PORDENONE – ”Maria Rosaria ci spiegò che con i pc della caserma Giosuè Ruotolo aveva creato un profilo Facebook femminile, lo avevano pensato entrambi, da cui avevano mandato due o tre sms alla fidanzata per dirle che Trifone la tradiva”. Lo ha riferito Anna Mena Rea, una delle amiche di Maria Rosaria Patrone, ascoltata oggi in aula come teste nel corso della decima udienza del processo per l’omicidio di Teresa Costanza e Trifone Ragone.

”Mi disse – ha aggiunto la teste, rispondendo ai pm – che avevano fatto una stupidaggine. Maria Rosaria aveva fatto un accesso al profilo Facebook con il suo cellulare da Somma Vesuviana e temeva che potesse mettere nei guai Giosuè. La preoccupazione di Maria Rosaria era molto forte, temeva che fosse un elemento che collegava Giosuè a Trifone, e sapeva che Giosuè non aveva un alibi perché era a casa a giocare con la playstation e non c’era nessuno che poteva confermarlo. Temeva anche che potesse essere licenziato perché non potevano utilizzare i pc della caserma per motivi personali”.

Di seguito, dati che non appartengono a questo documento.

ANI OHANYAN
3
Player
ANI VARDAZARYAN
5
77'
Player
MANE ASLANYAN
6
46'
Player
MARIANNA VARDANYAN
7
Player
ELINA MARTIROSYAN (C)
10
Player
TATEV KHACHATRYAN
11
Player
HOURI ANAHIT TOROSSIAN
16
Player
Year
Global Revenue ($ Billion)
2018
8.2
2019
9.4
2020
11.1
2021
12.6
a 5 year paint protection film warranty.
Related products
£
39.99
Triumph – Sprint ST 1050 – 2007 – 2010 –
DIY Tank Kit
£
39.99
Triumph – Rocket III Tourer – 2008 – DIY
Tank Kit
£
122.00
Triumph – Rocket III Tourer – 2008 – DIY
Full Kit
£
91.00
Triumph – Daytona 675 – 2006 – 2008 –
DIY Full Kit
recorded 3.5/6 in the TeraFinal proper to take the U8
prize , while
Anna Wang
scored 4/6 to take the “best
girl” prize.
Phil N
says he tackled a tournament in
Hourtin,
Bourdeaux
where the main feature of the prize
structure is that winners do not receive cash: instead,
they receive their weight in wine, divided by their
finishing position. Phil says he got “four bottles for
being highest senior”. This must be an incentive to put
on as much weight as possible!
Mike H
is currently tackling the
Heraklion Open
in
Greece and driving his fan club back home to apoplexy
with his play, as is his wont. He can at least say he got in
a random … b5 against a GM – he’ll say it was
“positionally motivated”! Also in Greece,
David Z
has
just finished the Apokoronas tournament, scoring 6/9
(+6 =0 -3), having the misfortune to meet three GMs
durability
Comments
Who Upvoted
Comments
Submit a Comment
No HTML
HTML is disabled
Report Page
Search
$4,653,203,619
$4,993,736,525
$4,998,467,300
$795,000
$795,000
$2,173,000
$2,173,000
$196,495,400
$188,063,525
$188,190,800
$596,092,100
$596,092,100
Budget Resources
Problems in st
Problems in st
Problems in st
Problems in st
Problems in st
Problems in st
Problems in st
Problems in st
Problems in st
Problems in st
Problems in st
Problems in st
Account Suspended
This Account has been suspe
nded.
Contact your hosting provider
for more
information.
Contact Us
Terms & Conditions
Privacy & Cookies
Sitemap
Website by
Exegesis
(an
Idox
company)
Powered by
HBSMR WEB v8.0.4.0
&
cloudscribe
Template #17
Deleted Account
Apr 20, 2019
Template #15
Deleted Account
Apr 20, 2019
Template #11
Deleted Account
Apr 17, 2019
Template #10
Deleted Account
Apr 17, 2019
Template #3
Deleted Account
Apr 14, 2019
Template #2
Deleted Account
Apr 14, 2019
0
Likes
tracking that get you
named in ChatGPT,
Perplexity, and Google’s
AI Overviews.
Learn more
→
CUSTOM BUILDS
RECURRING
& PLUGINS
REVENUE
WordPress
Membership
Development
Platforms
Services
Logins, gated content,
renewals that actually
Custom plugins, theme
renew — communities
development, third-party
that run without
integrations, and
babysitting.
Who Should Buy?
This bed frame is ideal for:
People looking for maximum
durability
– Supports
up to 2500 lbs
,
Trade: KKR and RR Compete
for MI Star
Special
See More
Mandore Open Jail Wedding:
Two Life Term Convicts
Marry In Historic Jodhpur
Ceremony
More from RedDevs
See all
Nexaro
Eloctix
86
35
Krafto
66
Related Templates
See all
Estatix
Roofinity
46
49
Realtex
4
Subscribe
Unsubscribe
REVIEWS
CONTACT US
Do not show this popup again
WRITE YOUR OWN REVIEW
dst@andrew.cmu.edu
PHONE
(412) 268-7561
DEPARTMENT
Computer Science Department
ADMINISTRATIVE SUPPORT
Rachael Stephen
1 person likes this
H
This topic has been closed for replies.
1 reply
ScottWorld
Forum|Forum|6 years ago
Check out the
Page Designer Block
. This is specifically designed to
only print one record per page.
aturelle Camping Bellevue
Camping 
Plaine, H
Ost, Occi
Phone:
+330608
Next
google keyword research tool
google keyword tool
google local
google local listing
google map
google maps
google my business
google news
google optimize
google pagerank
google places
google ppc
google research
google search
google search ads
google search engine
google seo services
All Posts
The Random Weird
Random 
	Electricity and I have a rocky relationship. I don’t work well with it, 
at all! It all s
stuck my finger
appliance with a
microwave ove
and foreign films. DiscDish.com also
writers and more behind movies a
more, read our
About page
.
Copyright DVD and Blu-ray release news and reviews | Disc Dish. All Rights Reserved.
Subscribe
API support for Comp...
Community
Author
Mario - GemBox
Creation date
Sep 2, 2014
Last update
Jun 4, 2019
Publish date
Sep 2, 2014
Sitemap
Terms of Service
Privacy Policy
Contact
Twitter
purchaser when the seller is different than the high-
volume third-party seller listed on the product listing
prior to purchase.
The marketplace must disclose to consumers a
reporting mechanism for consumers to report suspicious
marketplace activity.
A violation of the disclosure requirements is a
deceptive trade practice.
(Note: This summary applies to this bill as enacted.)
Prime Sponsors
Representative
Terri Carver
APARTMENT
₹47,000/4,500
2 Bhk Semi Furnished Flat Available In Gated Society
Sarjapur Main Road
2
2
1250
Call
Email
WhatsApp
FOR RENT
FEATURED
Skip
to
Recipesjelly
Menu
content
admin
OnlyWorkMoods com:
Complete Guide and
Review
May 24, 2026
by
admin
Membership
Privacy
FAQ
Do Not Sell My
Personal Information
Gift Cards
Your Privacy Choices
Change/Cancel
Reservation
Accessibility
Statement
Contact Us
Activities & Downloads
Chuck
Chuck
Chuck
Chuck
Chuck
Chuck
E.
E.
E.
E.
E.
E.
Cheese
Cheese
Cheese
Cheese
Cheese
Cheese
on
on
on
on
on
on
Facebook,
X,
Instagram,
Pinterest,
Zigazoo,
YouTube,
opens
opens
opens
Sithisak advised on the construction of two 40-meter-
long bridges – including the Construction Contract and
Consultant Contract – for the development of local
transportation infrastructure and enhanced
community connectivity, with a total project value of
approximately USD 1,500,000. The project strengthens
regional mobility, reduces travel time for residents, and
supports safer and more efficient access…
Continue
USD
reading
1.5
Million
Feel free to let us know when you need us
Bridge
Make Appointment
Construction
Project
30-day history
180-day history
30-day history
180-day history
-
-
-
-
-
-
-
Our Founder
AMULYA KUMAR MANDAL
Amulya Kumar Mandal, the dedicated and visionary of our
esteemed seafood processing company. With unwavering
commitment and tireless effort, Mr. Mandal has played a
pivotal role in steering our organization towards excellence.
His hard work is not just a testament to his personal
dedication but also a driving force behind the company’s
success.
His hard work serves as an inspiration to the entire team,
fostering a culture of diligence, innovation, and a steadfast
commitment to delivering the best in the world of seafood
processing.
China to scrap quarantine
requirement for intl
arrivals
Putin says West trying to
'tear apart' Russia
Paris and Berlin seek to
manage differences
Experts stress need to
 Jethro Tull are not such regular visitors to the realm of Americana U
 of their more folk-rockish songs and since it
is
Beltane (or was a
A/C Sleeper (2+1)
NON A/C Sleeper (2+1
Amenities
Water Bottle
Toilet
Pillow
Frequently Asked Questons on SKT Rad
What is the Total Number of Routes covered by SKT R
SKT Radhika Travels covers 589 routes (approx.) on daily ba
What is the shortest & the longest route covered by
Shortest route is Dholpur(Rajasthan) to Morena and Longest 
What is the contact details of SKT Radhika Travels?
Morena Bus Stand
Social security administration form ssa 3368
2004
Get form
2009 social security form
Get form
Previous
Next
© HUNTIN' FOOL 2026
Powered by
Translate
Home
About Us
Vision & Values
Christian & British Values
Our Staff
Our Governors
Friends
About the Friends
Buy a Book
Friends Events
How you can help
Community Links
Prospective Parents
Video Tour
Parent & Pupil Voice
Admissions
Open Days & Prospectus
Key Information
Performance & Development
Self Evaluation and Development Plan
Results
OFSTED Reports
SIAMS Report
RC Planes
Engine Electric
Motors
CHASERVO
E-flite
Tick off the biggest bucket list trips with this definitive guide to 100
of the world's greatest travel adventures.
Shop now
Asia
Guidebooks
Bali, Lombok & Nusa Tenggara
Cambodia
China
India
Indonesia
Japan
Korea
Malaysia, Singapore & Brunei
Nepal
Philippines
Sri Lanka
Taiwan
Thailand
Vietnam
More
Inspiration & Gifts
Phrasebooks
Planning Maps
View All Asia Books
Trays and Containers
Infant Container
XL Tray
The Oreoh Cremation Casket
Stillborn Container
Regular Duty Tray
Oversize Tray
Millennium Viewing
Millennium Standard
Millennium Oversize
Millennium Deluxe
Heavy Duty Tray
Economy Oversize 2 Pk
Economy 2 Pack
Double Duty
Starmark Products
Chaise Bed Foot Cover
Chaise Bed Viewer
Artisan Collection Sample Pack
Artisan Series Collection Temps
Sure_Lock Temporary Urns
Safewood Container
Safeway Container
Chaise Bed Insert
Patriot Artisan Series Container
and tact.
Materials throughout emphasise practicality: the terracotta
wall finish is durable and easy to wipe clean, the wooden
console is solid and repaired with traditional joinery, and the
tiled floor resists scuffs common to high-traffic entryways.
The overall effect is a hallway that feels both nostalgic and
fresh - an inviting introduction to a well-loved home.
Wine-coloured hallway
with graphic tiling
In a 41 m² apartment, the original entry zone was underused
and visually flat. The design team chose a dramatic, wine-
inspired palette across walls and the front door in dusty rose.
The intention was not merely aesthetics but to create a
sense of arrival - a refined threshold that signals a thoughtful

L’amica ha riferito anche che il giorno prima di essere sentita dai Carabinieri Maria Rosaria si era presentata a casa sua e le aveva chiesto di parlarle lontano dai cellulari: ”Mi chiese di non dire del profilo Facebook e neppure del suo stato di agitazione”, ha aggiunto. Analoghe circostanze sono state poi riferite anche da una terza amica, Carmen Claudia Piccolo. Le due hanno anche negato di essere a conoscenza che Maria Rosaria avesse avuto gravi malattie di cui si parlava nei messaggi inviati dal cellulare della ragazza a quello del fidanzato. Alle tre ragazze sono state anche mostrate due foto di Maria Rosaria con ecchimosi al volto, in particolare agli occhi e al labbro, trovate sul cellulare di Giosuè, ma le amiche hanno negato di averla mai vista in simili condizioni. Giovedì prossimo, alla prossima udienza, verranno ascoltati alcuni carabinieri del Ros di Roma che hanno svolto le indagini telematiche.

”Oggi per la prima volta la Corte ha iniziato a sapere e capire a cosa servisse il profilo Facebook, chi lo ha creato e per quale motivo. Credo sia un elemento importante che verrà poi utilizzato per la decisione. Ci saranno poi altri elementi che andranno a precisare qual è stato il movente di questi efferati omicidi”. E’ il commento dell’avvocato Antonio Cozza, uno dei legali delle parti civili del processo per l’omicidio della coppia di fidanzati a Pordenone.

Per l’avvocato Giuseppe Esposito, del collegio difensivo di Giosuè Ruotolo, invece “è emerso che Maria Rosaria parlava di tante cose, e molte delle cose di cui parlava non erano vere. Più volte ha inviato messaggi deliranti al fidanzato. Aveva probabilmente qualche problema che era preesistente al 17 marzo, quindi è errato far passare il fatto che sia andata in cura per i fatti del 17 marzo”. Esposito ha anche chiesto in aula ai giudici che l’utilizzabilità delle testimonianze sentite oggi sia subordinata alla testimonianza di Maria Rosaria Patrone, ai sensi dell’articolo 195 del codice di procedura penale.